Single by Shizuka Kudo

from the album I'm Not
- Released: May 28, 1997
- Genre: Pop rock
- Length: 3:57
- Label: Pony Canyon
- Songwriters: Aeri; Hatake;
- Producer: Hatake;

Shizuka Kudo singles chronology
| "A.S.A.P." (1997) | "Blue Velvet" (1997) | "Kama Sutra no Densetsu" (1997) |

Audio sample
- file; help;

= Blue Velvet (Shizuka Kudo song) =

"Blue Velvet" is a song recorded by Japanese singer Shizuka Kudo for her thirteenth studio album, I'm Not. It was released by Pony Canyon as the album's leading single on May 28, 1997. It served as the third ending theme song to the Fuji Television anime series Dragon Ball GT, from episode 42 to episode 50. Out of all the artists that have contributed to the series' soundtracks, Kudo is the only one who is unaffiliated with a Being Inc. label. Kudo, who is a self-proclaimed Dragon Ball fan, received an autographed hand-drawn illustration of Goku from series creator Akira Toriyama for her 28th birthday.

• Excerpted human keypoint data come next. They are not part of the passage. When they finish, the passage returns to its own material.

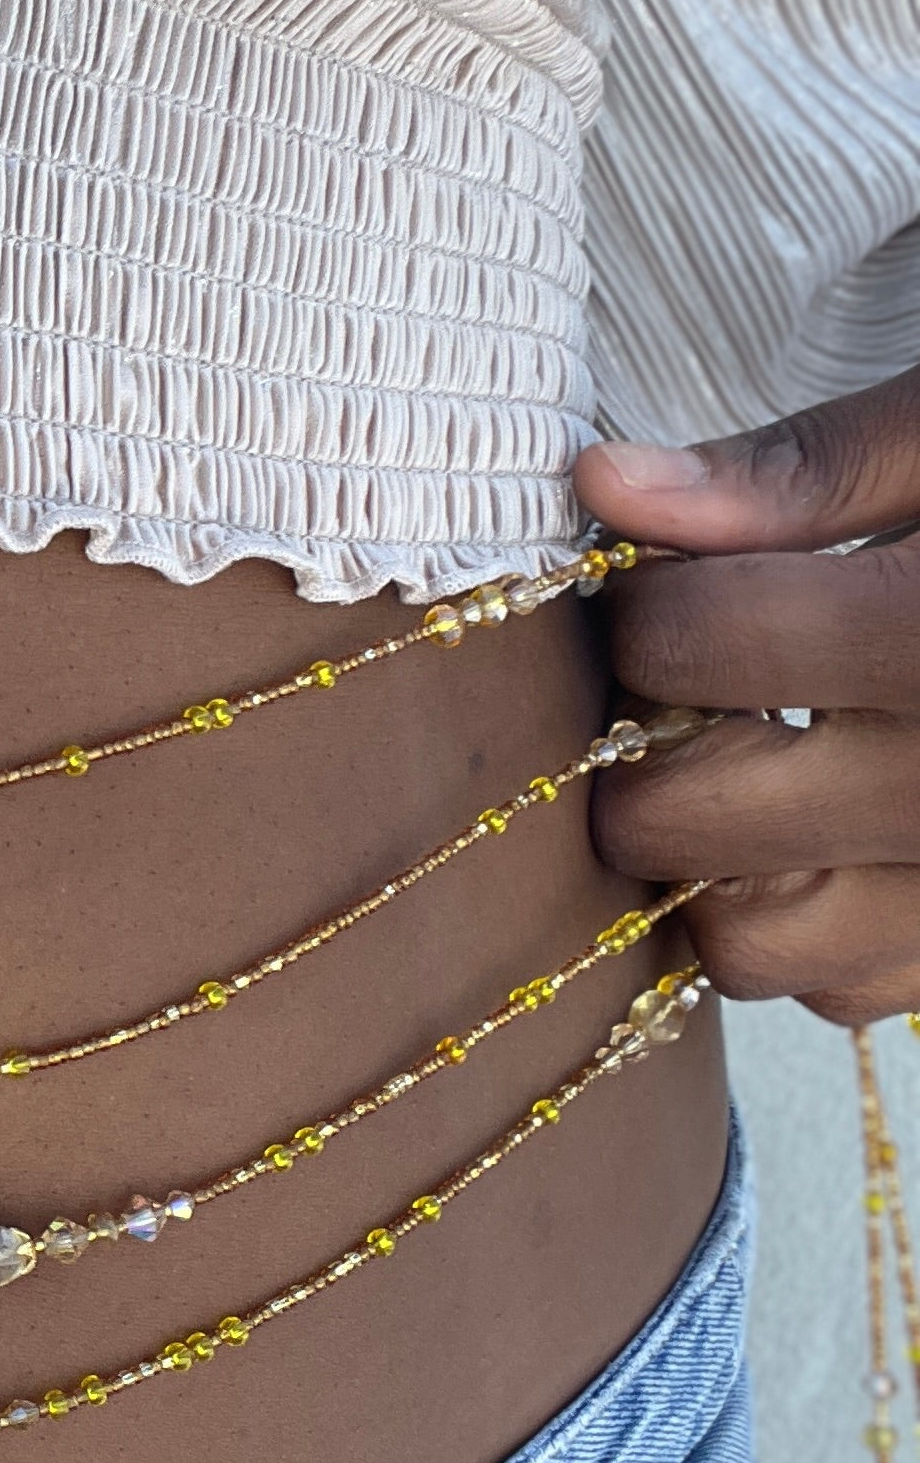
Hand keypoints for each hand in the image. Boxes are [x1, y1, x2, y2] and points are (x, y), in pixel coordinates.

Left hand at [575, 368, 919, 1025]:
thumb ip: (802, 472)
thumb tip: (609, 485)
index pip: (691, 645)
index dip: (649, 605)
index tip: (677, 582)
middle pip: (684, 819)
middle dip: (646, 744)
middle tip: (690, 683)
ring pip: (750, 941)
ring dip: (716, 860)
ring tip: (763, 760)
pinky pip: (848, 991)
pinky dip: (816, 925)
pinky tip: (852, 826)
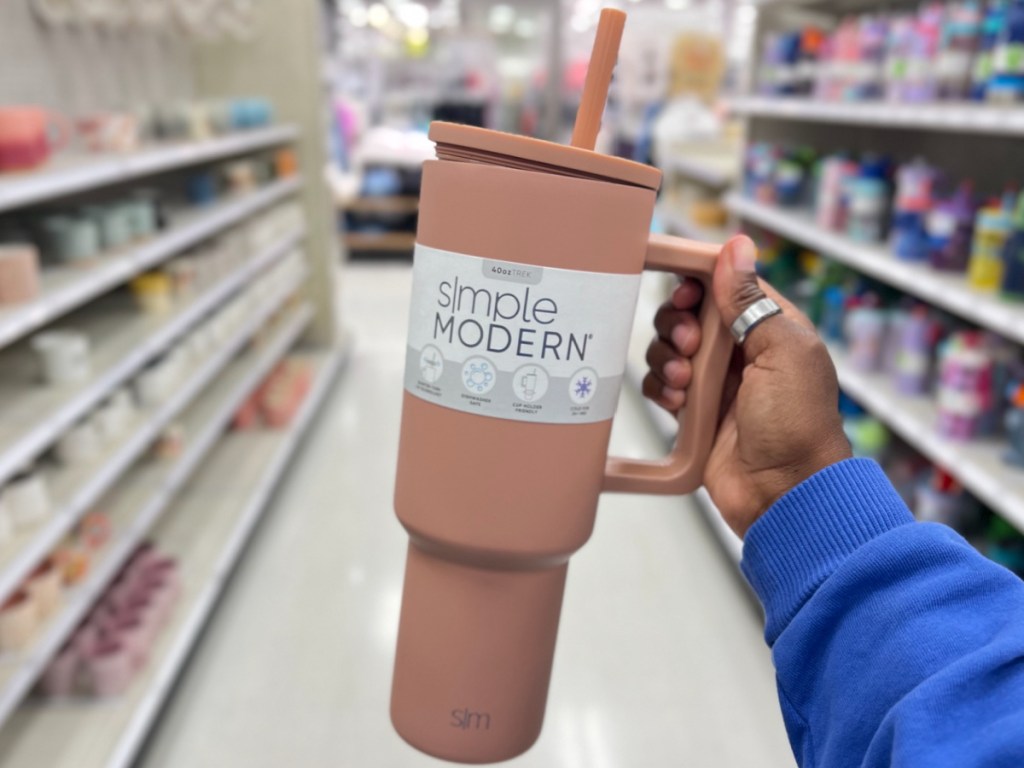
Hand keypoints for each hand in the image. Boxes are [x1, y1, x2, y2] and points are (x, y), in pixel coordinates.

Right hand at [643, 235, 850, 537]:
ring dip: (667, 359)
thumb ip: (751, 300)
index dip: (699, 282)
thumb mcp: (781, 351)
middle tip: (691, 348)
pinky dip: (661, 388)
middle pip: (688, 313)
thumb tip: (737, 246)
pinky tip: (677, 402)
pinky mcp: (693, 411)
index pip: (725, 284)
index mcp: (770, 327)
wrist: (783, 494)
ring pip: (669, 347)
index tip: (687, 294)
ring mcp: (715, 381)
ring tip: (684, 382)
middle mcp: (741, 349)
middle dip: (678, 325)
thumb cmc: (796, 424)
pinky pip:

"Blue Velvet" is the second in a trilogy of singles with "Blue" in the title: "Blue Velvet" is preceded by "Blue Rose", and followed by "Blue Zone".

==Background and composition==
"Blue Velvet" is described as a scampering, pop-rock song. The song was written by Shizuka Kudo, under the pseudonym Aeri, and Sharam Q guitarist and leader Hatake. It is composed in the key of E-flat minor and set to a tempo of 108 beats per minute. Kudo's vocals span from C_{4} to C♯_{5} in modal voice, and up to E♭_{5} in head voice. Her vocal performance was praised for its versatility, ranging from powerful belts to soft whispers. Lyrically, the song describes a narrator falling madly in love and her efforts to pin down her lover.

==Live performances==
When performing "Blue Velvet", Kudo sings the song while enthusiastically tapping the tambourine. In 2007, during her concert celebrating her 20th anniversary, she played the tambourine given by her friend, actress Naoko Iijima, who was in attendance that day.

==Cover versions==
In 2013, Kumi Koda recorded a cover of the song for her cover album, Color the Cover. She performed the song in duet with Kudo on the CX music show Bokura no Ongaku during the album's promotional cycle. In 2017, Yūki Kaji recorded a cover for the tribute album, Shizuka Kudo Tribute. Singer Brina Palencia recorded the English version of the song to use as the Season 3 credits music for Dragon Ball GT.

==Chart performance==
The single debuted at number 15 on the Oricon Singles Chart, selling 36,000 copies in its first week. It slid to number 17 the following week, with 31,000 copies sold. In its third charting week, the single rose nine positions to number eight, where it peaked and became Kudo's second consecutive solo single to break the top ten, selling 38,000 copies. "Blue Velvet" charted for a total of eleven weeks, and with sales exceeding 200,000 copies, it was certified Gold by the RIAJ.

==Track listing==

| No. | Title | Music | Arranger(s) | Length |
|---|---|---|---|---|
| 1. | "Blue Velvet" | Hatake; | Hatake; | 3:57 |
| 2. | "Break" | Arata Tanimoto; | Akihisa Matsūra; | 5:00 |
| 3. | "Blue Velvet" (Original Karaoke) | Hatake; | Hatake; | 3:53 |
| Total length: |  |  |  | 12:50 |

==Charts==

| Chart (1997) | Peak position |
|---|---|
| Japan Weekly Singles (Oricon) | 8 |
| Japan Monthly Singles (Oricon) | 16 |

==Certification==

| Region | Certification | Certified units/sales |
| Japan (RIAJ) | Gold | 200,000^{^} |
^{^} Shipments figures based on certification alone.